-- Recorded data follows --

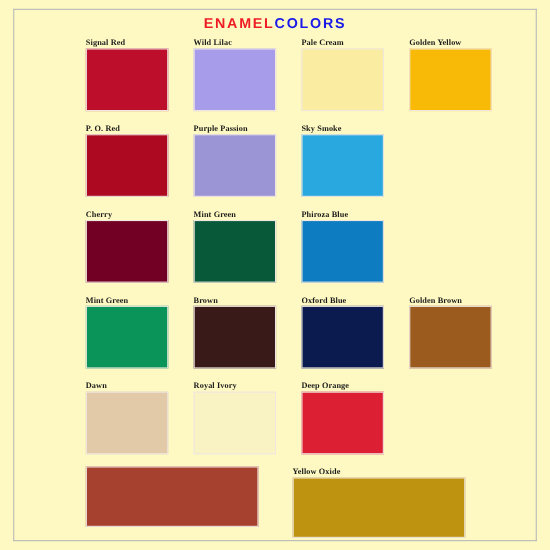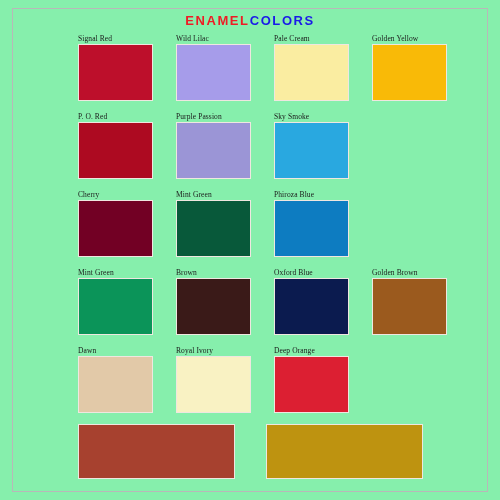--- a/index.html
+++ b/index.html
@@ -18,7 +18,7 @@
     width: 500px;
     height: 500px;
     box-sizing: border-box;
-    background: #86efac;
+    background: #fef9c3;
   }
   
   .frame-left, .frame-right, .frame-top, .frame-bottom {

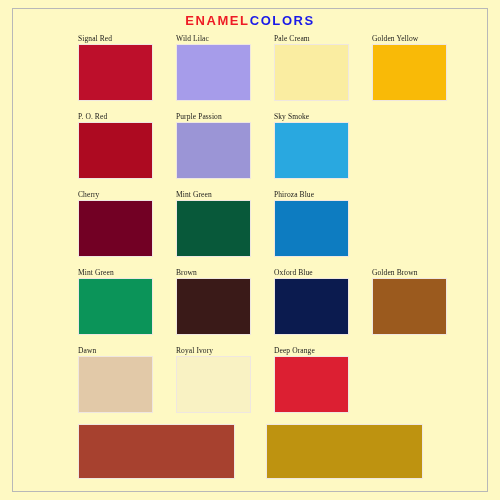--- a/index.html
+++ b/index.html
@@ -57,6 +57,7 @@
   }
   .cell {
     margin-right: 23px;
+    font-weight: bold;
   }
   .cell:last-child { margin-right: 0; }
 

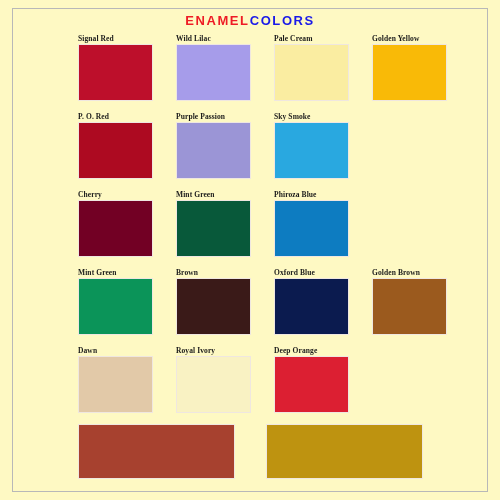--- a/index.html
+++ b/index.html
@@ -181,6 +181,7 @@
           <div class="swatch" style="background: rgb(167, 65, 47);"></div>
         </div>
         <div class="cell">
+          <div class="swatch-label">Yellow Oxide</div>
           <div class="swatch" style="background: rgb(190, 147, 16);"></div>
         </div>
       </div>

-- Recorded data concluded --

### What to produce
Where a line above contains the word "cell", copy that line.

### Response for this exercise
   .cell {
   .cell:last-child { margin-right: 0; }
         <div class="cell">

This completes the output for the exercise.